Grade schools debate whether cursive should continue to be taught

By GILES BRUCE

DeKALB | Senior history major Orri Henkle hasn’t written anything in cursive since high school. He still thinks he can do it — sort of.

“I’d be able to do it,” he said. “It wouldn’t come out very well though.”

As technology becomes more prevalent in society, Henkle doesn’t find himself alone as people use computers and other devices more and more to write and communicate.

While cursive is still being taught at many grade schools across the country, certain local school districts are debating whether it should be part of the curriculum anymore.

“Some current discussions are taking place in the Aurora area on cursive writing — whether or not to continue it,” said Donna Werderich, assistant professor of language arts.

When cursive is taught, it’s done between second and fourth grades for about 10 minutes a day in language arts classes, she said.

As an educator of future language arts teachers, Werderich must make sure that her students are proficient at handwriting. Some have trouble with the cursive part of that equation, however.

“They’re relearning something they learned in second or third grade,” she said. “It is challenging at this level.”

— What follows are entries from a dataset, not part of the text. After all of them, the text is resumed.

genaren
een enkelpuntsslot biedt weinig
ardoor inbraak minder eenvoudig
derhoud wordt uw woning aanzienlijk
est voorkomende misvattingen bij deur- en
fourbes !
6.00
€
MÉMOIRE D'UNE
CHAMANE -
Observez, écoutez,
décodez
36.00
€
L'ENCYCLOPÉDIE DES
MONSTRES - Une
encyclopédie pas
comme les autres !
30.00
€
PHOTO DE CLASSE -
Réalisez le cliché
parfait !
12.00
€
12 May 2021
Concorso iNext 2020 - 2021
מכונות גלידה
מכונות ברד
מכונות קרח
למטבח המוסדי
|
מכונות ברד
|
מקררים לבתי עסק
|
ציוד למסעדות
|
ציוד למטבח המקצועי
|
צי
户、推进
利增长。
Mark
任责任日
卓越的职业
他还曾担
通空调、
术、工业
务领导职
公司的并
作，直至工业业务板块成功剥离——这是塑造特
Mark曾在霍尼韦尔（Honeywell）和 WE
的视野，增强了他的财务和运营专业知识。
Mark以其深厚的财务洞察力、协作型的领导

A 2007 study by Vanderbilt University found that cursive is taught in 90 percent of third grade classrooms nationwide for an average of about 60 minutes a week. The survey also found that it’s taught to 50 percent of second graders.

Pooja Uppalapati, computer science graduate student, said she hasn’t written in cursive since learning it in grade school. “It’s kind of useless,” she said.

Werderich said there are three main reasons why cursive isn’t used as much as in years past and why the debate over whether to continue teaching it is taking place. Those reasons, she said, are technology, a difference of opinion on the value of it and the pressure teachers are under to improve students’ reading and writing skills.

Even though Henkle doesn’t trust his cursive writing ability, he said he thinks it should continue to be taught to elementary school students as good penmanship is a valuable tool for them to have. And he’s noticed that he’s not the only college student not using the writing style.

“I think it probably has most to do that no one writes anything to anyone anymore,” he said. “I know in class that no one has good penmanship anymore.”